■ Directions
Word-for-word transcription: reproduce all of the data, but not the pictures.

━━ Records shown ━━

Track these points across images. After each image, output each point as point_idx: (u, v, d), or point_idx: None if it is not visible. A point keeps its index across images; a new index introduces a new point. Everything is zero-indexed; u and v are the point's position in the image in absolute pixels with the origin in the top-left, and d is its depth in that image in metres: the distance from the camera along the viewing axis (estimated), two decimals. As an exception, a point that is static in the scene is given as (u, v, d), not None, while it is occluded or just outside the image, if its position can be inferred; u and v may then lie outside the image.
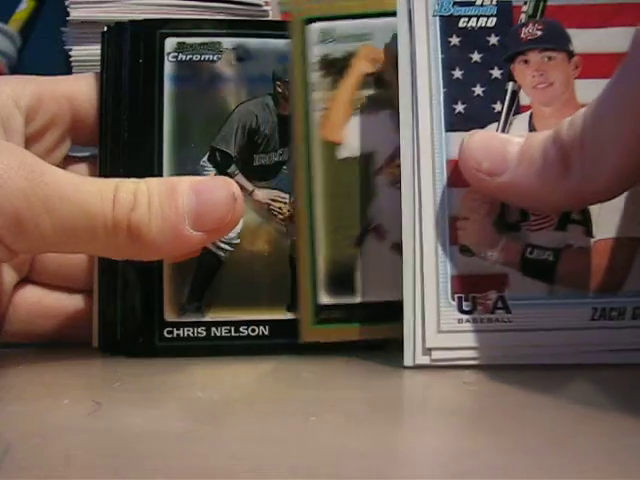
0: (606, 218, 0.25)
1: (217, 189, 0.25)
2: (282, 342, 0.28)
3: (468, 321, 0.25)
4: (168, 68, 0.28)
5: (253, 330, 0.28)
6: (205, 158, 0.28)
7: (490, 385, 0.23)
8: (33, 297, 0.30)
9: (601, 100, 0.21)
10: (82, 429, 0.19)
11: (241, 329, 0.28)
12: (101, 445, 0.18)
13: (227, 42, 0.29)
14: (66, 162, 0.29)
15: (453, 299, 0.25)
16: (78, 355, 0.28)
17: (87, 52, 0.41)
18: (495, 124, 0.26)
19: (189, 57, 0.28)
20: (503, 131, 0.26)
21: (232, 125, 0.28)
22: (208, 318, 0.28)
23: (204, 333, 0.28)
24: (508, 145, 0.24)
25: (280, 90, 0.29)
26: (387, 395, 0.23)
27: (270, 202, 0.29)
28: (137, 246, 0.24)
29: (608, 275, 0.25)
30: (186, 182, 0.25)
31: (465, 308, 0.25)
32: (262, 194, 0.29)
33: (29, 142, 0.28)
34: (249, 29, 0.29)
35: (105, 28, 0.29)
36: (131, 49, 0.29)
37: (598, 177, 0.22)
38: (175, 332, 0.28)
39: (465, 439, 0.18)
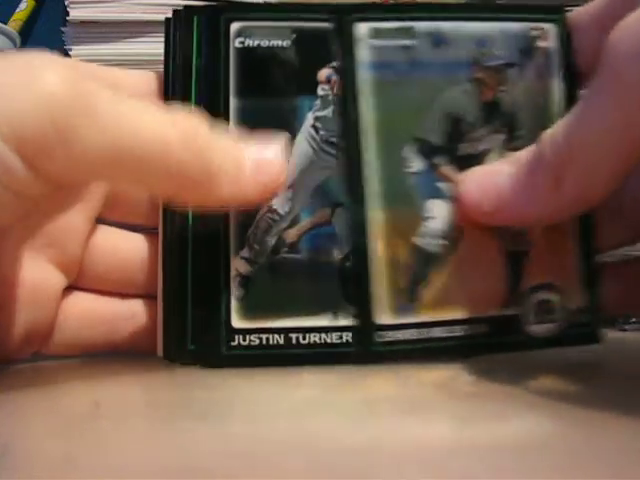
0: None
1: (271, 146, 0.25)
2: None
3: None
4: (365, 55, 0.27)
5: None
6: (409, 149, 0.27)
7: (489, 385, 0.23)
8: (84, 303, 0.28)
9: (583, 112, 0.22)
10: (82, 429, 0.19)
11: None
12: (101, 445, 0.18)
13: (421, 26, 0.27)
14: None
15: None
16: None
17: (87, 52, 0.41)
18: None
19: (386, 43, 0.27)
20: None
21: (435, 114, 0.27)
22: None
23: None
24: (499, 179, 0.24)
25: (480, 76, 0.27)
26: (384, 394, 0.23)
27: None
28: (204, 173, 0.22)
29: None
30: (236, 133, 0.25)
31: None
32: None
33: None
34: (443, 12, 0.28)
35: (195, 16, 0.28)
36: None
37: (593, 187, 0.22)
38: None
39: (463, 439, 0.18)
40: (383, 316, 0.26)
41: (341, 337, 0.26)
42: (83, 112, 0.19)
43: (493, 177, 0.25)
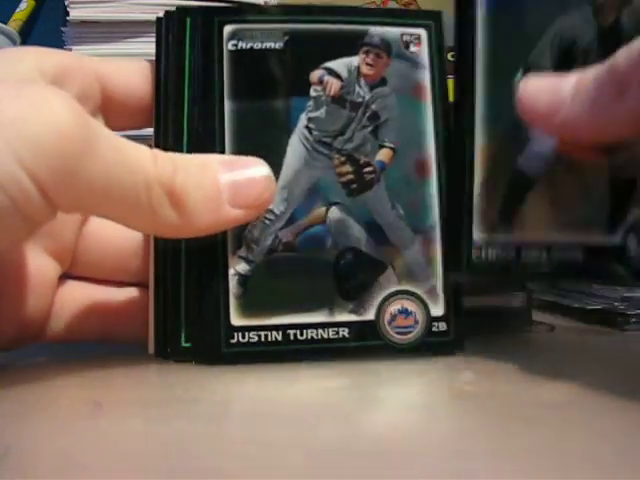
0: None
1: (251, 167, 0.25)
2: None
3: None
4: None
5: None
6: (519, 75, 0.26)
7: (488, 385, 0.23)
8: (80, 291, 0.28)
9: None
10: (82, 429, 0.19)
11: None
12: (101, 445, 0.18)
13: None
14: None
15: None
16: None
17: (87, 52, 0.41)
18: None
19: None
20: None
21: (548, 39, 0.26)
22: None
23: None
24: (562, 83, 0.23)
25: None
26: (382, 395, 0.23)
27: None
28: (178, 214, 0.23)
29: None
30: (217, 158, 0.25)
31: None
32: None
33: None
34: None
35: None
36: None
37: None
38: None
39: (463, 439, 0.18)
40: (479, 233, 0.26)
41: (337, 332, 0.26)
42: (89, 148, 0.21)
43: (555, 80, 0.23)
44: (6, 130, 0.19)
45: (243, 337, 0.26)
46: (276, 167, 0.26)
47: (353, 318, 0.27)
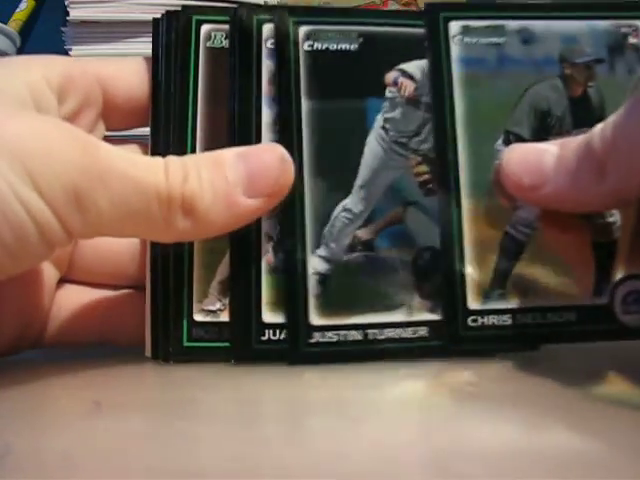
0: None
1: (264, 153, 0.25)
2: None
3: None
4: (456, 51, 0.28)
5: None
6: (500, 141, 0.27)
7: (490, 386, 0.23)
8: (77, 296, 0.28)
9: (632, 106, 0.22)
10: (82, 429, 0.19)
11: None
12: (101, 445, 0.18)
13: (511, 25, 0.28)
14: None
15: None
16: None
17: (87, 52, 0.41)
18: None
19: (476, 40, 0.28)
20: None
21: (524, 108, 0.28)
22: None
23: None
24: (544, 157, 0.25)
25: (568, 72, 0.28)
26: (387, 395, 0.23)
27: None
28: (192, 221, 0.23)
29: None
30: (231, 151, 0.25)
31: None
32: None
33: None
34: (534, 11, 0.29)
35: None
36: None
37: (633, 180, 0.22)
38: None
39: (463, 439, 0.18)
40: (473, 302, 0.26)
41: (416, 332, 0.26)
42: (101, 182, 0.22)
43: (538, 154, 0.25)
44: (29, 164, 0.20)
45: (323, 337, 0.26)
46: (354, 166, 0.27)
47: (432, 317, 0.27)
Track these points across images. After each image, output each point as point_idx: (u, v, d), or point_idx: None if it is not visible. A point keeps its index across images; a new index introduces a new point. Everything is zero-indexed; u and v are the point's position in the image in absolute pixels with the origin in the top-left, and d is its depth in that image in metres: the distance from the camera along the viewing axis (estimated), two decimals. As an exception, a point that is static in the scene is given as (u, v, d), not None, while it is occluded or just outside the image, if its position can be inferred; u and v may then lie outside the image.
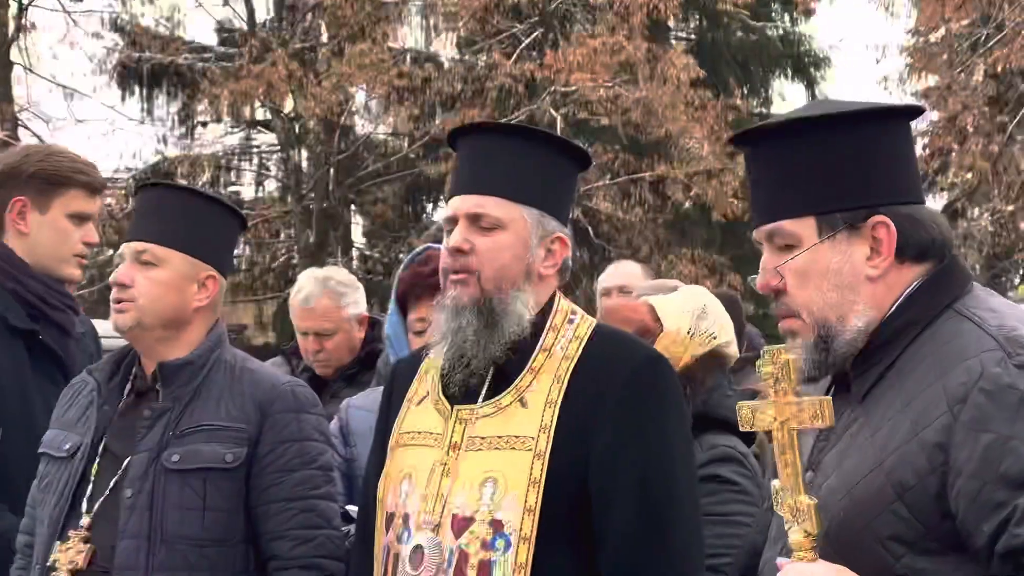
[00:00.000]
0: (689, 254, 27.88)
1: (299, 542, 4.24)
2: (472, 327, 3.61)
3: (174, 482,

━━━

■ Response to the task
Track these points across images. After each image, output each point as point_idx: (u, v, d), or point_idx: None if it is not visible. A point keeps its index across images; a new index introduces a new point. Everything is zero-indexed; u and v are the point's position in the image in absolute pixels with the origin in the top-left, and d is its depth in that image in metres: the distance from the camera along the viewing axis (estimated), two decimals. As an exception, a point that is static in the scene is given as (u, v, d), not None, while it is occluded or just outside the image, if its position can be inferred; u and v may then lie outside the image.
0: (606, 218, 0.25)
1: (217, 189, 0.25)
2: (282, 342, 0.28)
3: (468, 321, 0.25)
4: (168, 68, 0.28)
5: (253, 330, 0.28)
6: (205, 158, 0.28)
7: (490, 385, 0.23)
8: (33, 297, 0.30)
9: (601, 100, 0.21)
10: (82, 429, 0.19)
11: (241, 329, 0.28)
12: (101, 445, 0.18)
13: (227, 42, 0.29)
14: (66, 162, 0.29)
15: (453, 299, 0.25)
16: (78, 355, 0.28)
17: (87, 52, 0.41)
18: (495, 124, 0.26)
19: (189, 57, 0.28)
20: (503, 131, 0.26)
21: (232, 125, 0.28)
22: (208, 318, 0.28)
23: (204, 333, 0.28)
24: (508, 145, 0.24)
25: (280, 90, 0.29)
26: (387, 395, 0.23)
27: (270, 202, 0.29)
28: (137, 246, 0.24)
29: (608, 275, 0.25)
30: (186, 182, 0.25)
31: (465, 308, 0.25)
32: (262, 194, 0.29)
33: (29, 142, 0.28)
34: (249, 29, 0.29)
35: (105, 28, 0.29)
36: (131, 49, 0.29)
37: (598, 177, 0.22)
38: (175, 332, 0.28)
39: (465, 439, 0.18)
0: None
1: (271, 146, 0.25)
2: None
3: None
4: (365, 55, 0.27)
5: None
6: (409, 149, 0.27)
7: (489, 385, 0.23)
8: (84, 303, 0.28)
9: (583, 112, 0.22)
10: (82, 429, 0.19)
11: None
12: (101, 445, 0.18)
13: (421, 26, 0.27)
14: None
15: None
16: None
17: (87, 52, 0.41)
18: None
19: (386, 43, 0.27)
20: None
21: (435, 114, 0.27)
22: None
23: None
24: (499, 179, 0.24)
25: (480, 76, 0.27)
26: (384, 394, 0.23)
27: None
28: (204, 173, 0.22)
29: None
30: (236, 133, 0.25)
31: None
32: None
33: None
34: (443, 12, 0.28)
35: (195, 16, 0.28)
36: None
37: (593, 187, 0.22)
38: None
39: (463, 439, 0.18)
40: (383, 316, 0.26)
41: (341, 337, 0.26)
42: (83, 112, 0.19)
43: (493, 177, 0.25)
0: None
1: (251, 167, 0.25)
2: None
3: None
4: None
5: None
6: (519, 75, 0.26)
7: (488, 385, 0.23)
8: (80, 291, 0.28)
9: None
10: (82, 429, 0.19)
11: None
12: (101, 445, 0.18)
13: None
14: None
15: None
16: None
17: (87, 52, 0.41)
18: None
19: None
20: None
21: (548, 39, 0.26)
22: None
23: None
24: (562, 83, 0.23)
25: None
26: (382, 395, 0.23)
27: None
28: (178, 214, 0.23)
29: None
30: (217, 158, 0.25)
31: None
32: None
33: None
34: None
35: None
36: None
37: None
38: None
39: (463, 439, 0.18)
40: (479, 233, 0.26)
41: (337, 332, 0.26)
42: (89, 148, 0.21)
43: (555, 80, 0.23)
44: (6, 130, 0.19)
45: (243, 337, 0.26)
46: (276, 167, 0.26)
47: (353, 318, 0.27)
0: None
1: (264, 153, 0.25)
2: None
3: None
4: (456, 51, 0.28)
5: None
6: (500, 141, 0.27)
7: (490, 386, 0.23)
8: (77, 296, 0.28)
9: (632, 106, 0.22)
10: (82, 429, 0.19)
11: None
12: (101, 445, 0.18)
13: (511, 25, 0.28)
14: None
15: None
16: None
17: (87, 52, 0.41)
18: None
19: (476, 40, 0.28)
20: None
21: (524, 108, 0.28)
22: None
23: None
24: (544, 157, 0.25)
25: (568, 72, 0.28)
26: (387, 395, 0.23)
27: None
28: (192, 221, 0.23)
29: None
30: (231, 151, 0.25)
31: None
32: None
33: None
34: (534, 11, 0.29)
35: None
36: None
37: (633, 180, 0.22)
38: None
39: (463, 439, 0.18)
40: (473, 302, 0.26)
41: (416, 332, 0.26)
42: (101, 182, 0.22)
43: (538, 154, 0.25)
44: (29, 164, 0.20)
45: (323, 337, 0.26)
46: (354, 166, 0.27)
47: (432, 317, 0.27)
Track these points across images. After each image, output each point as point_idx: (u, v, d), or point_idx: None if it is not visible. A point keeps its index across images; a new index introduces a new point. Everything is zero-indexed; u and v are the point's position in the image in absolute pixels with the origin in the top-left, and d is its depth in that image in metres: the distance from the camera along the viewing axis (estimated), two decimals. As an exception, a point that is static in the scene is given as (u, v, d), not None, while it is occluded or just outside the image, if its position can be inferred; u and v may then lie outside the image.
[00:00.000]
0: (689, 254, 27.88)
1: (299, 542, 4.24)
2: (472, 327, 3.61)
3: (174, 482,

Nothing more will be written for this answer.